Après vous avoir présenté hier mon analyse du préambule et du duel Kovalev-Alvarez, je vous présente aujourd’hui mon avis sur ce qui pourrait arriver à l’un et à l’autre dans les prochains mois.

Pari risqué, mais pari gagné

La valeur marchande d’Eleider Alvarez a clairement monté en flèche après avoir mis le «Koncasseur» sur son derrière à trois reprises. Toutefois, il n’est pas le seul à avoir fait bonne augure samedi dernier. La valeur marchande de son entraîneur Marc Ramsay a certainement augmenté également. Écoutez là : c’t’une chose de dire à son poulain juste de même qu’il doit laisser Kovalev se brûler pendant 6 rounds pour ensuite le «pincer» au moment opportun, et c’en est une autre de mettre le plan à exécution devant un tombeur qui non seulement sait boxer, mais peut également t’envoyer aux soins intensifs avec un coup seulement.

Stéphane Lépine, Marc Ramsay, Eleider AlvarezC’est long rondes et il y a bien des choses qui peuvent se passer. Moi aussi j’ai plein de bonnes idées qui me passent par la tête écrasé sur mon divan à regarder Les feux de l’amour ou Le cœur à ses raisons tout en buvant deux grosses molles à 2h de l’après-midi, mais ça ne veut pas nécessairement dire que je passerais à l’acte. Penser et agir sont deux choses différentes. Facile à dire, pas facile à faire. Mais le duo Alvarez-Ramsay a remporté leur pari et avec brio en plus.

Donc chapeau à Team Alvarez et mes compliments à Marc Ramsay qui, mine de rien, vient de voir son 3e poulain (son 4e au total : Jean Pascal, David Lemieux, Artur Beterbiev, Eleider Alvarez)  aspirer aux grands honneurs en seulement deux ans. Certains entraîneurs auraient opté pour un plan de match plus conservateur (sécuritaire), mais ce ne fut pas le cas de Ramsay. Après tout : qui ne risque rien, n’a rien; et à vaincre sans péril, on triomphe sans gloire.

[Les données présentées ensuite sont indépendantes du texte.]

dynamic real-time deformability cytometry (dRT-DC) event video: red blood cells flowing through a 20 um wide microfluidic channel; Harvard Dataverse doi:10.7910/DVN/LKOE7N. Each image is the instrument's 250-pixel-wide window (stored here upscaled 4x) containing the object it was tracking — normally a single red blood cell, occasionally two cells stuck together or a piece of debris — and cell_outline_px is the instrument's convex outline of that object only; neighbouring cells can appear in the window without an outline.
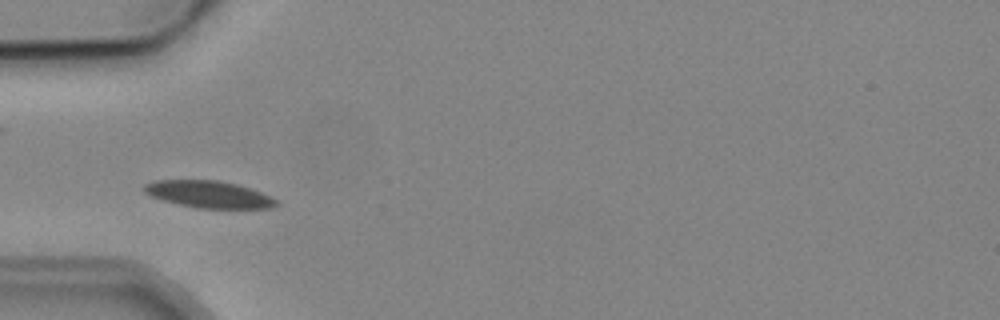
{"species": "common noctule bat (a hibernating species)", "species_latin": "Nyctalus noctula", "temperature_condition": "cold", "stored_images_in_passage": 8, "camera_frame_rate_fps": 3000, "um_per_image_px": 0.085, "animal": {"sex": "male", "body_mass_g": 19.2, "forearm_length_mm": 51.8}, "frame": {"image": 1, "passage_image": 3, "time_ms": 2.333, "image_size_px": [1000, 320], "cell_outline_px": [[276, 204], [272, 208], [196, 208], [164, 200], [152, 196], [144, 192], [144, 184], [156, 180], [216, 180], [236, 184], [260, 192], [276, 200]], "centroid_in_image_um": [17.71, 16.51], "position_along_channel_um": 67.3, "area_um2": 20.35}}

Kovalev & la fin de la peur de l’inconnu

C’est bien connu, l’Homme a toujours eu peur de ce qu’il ne comprend pas et l’ignorance, souvent volontaire malheureusement, est souvent à la source de cette incompréhension menant à la peur (et très souvent à la haine). Le racisme et la xénophobie en sont le résultat net de cette réalité.

Dans la boxe, lorsqu’un boxeur «plante» ses adversaires dans les premiers «rounds», ça devient difficile pour le prochain adversaire sur la liste de ne pas faire dans ses culottes à l’idée d’affronter un tombeur qui «fesse» pas rien qu’à peu près. Ce fut le cas pour la vaste majorité des adversaires que Kovalev a affronté. Le Russe a donc profité de la paralysie qui habitait ses adversaires pour se bâtir une réputation de tombeur. L’un de ses adversaires, le regretté Roman Simakov, y a même laissé sa peau. Après avoir été malmené tout au long du combat, un combat qui n’aurait jamais dû durer aussi longtemps, Simakov s’est écroulé après l’arrêt de l’arbitre (trop peu, trop tard) et ne s’est jamais réveillé. Rien pour rassurer les prochains en lice.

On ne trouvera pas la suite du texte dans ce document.